**Activity:** Please report how many lines in the records below contain the word "from", giving only that number.

**Recorded data:**
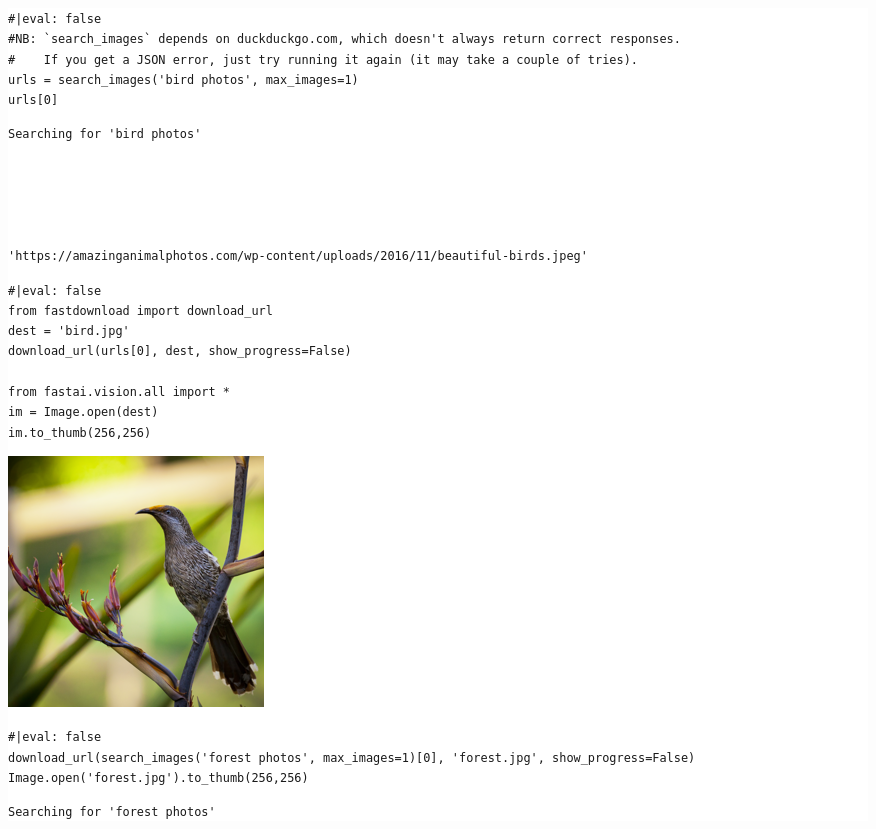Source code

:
 ```
#|eval: false
#NB: `search_images` depends on duckduckgo.com, which doesn't always return correct responses.
#    If you get a JSON error, just try running it again (it may take a couple of tries).
urls = search_images('bird photos', max_images=1)
urls[0]
```

    Searching for 'bird photos'





    'https://amazinganimalphotos.com/wp-content/uploads/2016/11/beautiful-birds.jpeg'




```
#|eval: false
from fastdownload import download_url
dest = 'bird.jpg'
download_url(urls[0], dest, show_progress=False)

from fastai.vision.all import *
im = Image.open(dest)
im.to_thumb(256,256)
```




    
![png](0001_is_it_a_bird_files/0001_is_it_a_bird_49_0.png)
    




```
#|eval: false
download_url(search_images('forest photos', max_images=1)[0], 'forest.jpg', show_progress=False)
Image.open('forest.jpg').to_thumb(256,256)
```

    Searching for 'forest photos'

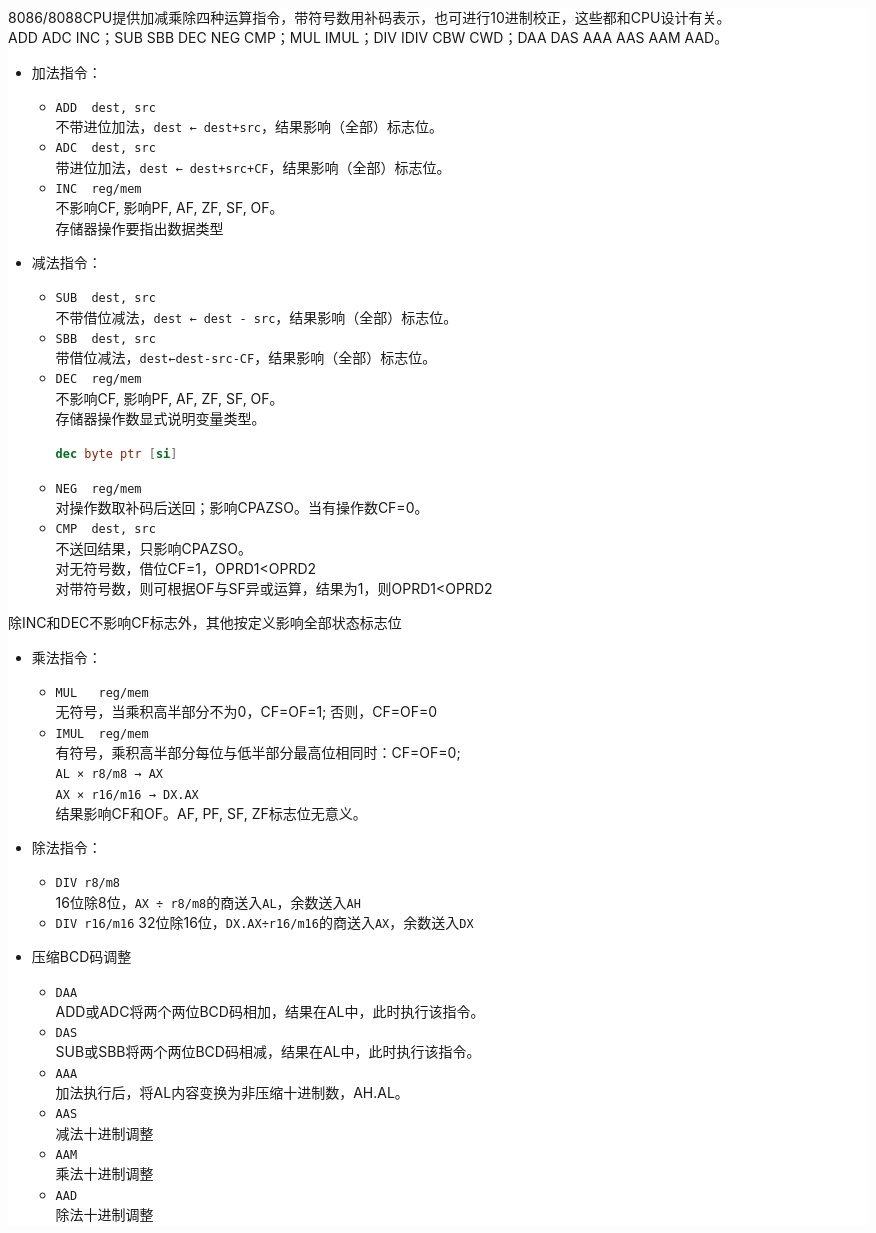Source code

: 8086/8088CPU提供加减乘除四种运算指令，带符号数用补码表示，也可进行10进制校正，这些都和CPU设计有关。  
ADD ADC INC；SUB SBB DEC NEG CMP；MUL IMUL；DIV IDIV CBW CWD；DAA DAS AAA AAS AAM AAD。

- 加法指令：
  - `ADD  dest, src`  
  不带进位加法，`dest ← dest+src`，结果影响（全部）标志位。
  - `ADC  dest, src`  
  带进位加法，`dest ← dest+src+CF`，结果影响（全部）标志位。
  - `INC  reg/mem`  
  不影响CF, 影响PF, AF, ZF, SF, OF。  
  存储器操作要指出数据类型

- 减法指令：
  - `SUB  dest, src`  
  不带借位减法，`dest ← dest - src`，结果影响（全部）标志位。
  - `SBB  dest, src`  
  带借位减法，`dest←dest-src-CF`，结果影响（全部）标志位。
  - `DEC  reg/mem`  
  不影响CF, 影响PF, AF, ZF, SF, OF。  
  存储器操作数显式说明变量类型。
    ```nasm
    dec byte ptr [si]
    ```
  - `NEG  reg/mem`  
  对操作数取补码后送回；影响CPAZSO。当有操作数CF=0。
  - `CMP  dest, src`  
  不送回结果，只影响CPAZSO。  
  对无符号数，借位CF=1，OPRD1<OPRD2  
  对带符号数，则可根据OF与SF异或运算，结果为1，则OPRD1<OPRD2

除INC和DEC不影响CF标志外，其他按定义影响全部状态标志位

- 乘法指令：
  - `MUL   reg/mem`  
  无符号，当乘积高半部分不为0，CF=OF=1; 否则，CF=OF=0
  - `IMUL  reg/mem`  
  有符号，乘积高半部分每位与低半部分最高位相同时：CF=OF=0;  
  `AL × r8/m8 → AX`  
  `AX × r16/m16 → DX.AX`  
  结果影响CF和OF。AF, PF, SF, ZF标志位无意义。

- 除法指令：
  - `DIV r8/m8`  
  16位除8位，`AX ÷ r8/m8`的商送入`AL`，余数送入`AH`
  - `DIV r16/m16`
  32位除16位，`DX.AX÷r16/m16`的商送入`AX`，余数送入`DX`

- 压缩BCD码调整
  - `DAA`  
  ADD或ADC将两个两位BCD码相加，结果在AL中，此时执行该指令。
  - `DAS`  
  SUB或SBB将两个两位BCD码相减，结果在AL中，此时执行该指令。
  - `AAA`  
  加法执行后，将AL内容变换为非压缩十进制数，AH.AL。   
  - `AAS`  
  减法十进制调整   
  - `AAM`  
  乘法十进制调整   
  - `AAD`  
  除法十进制调整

**Worked solution:** 2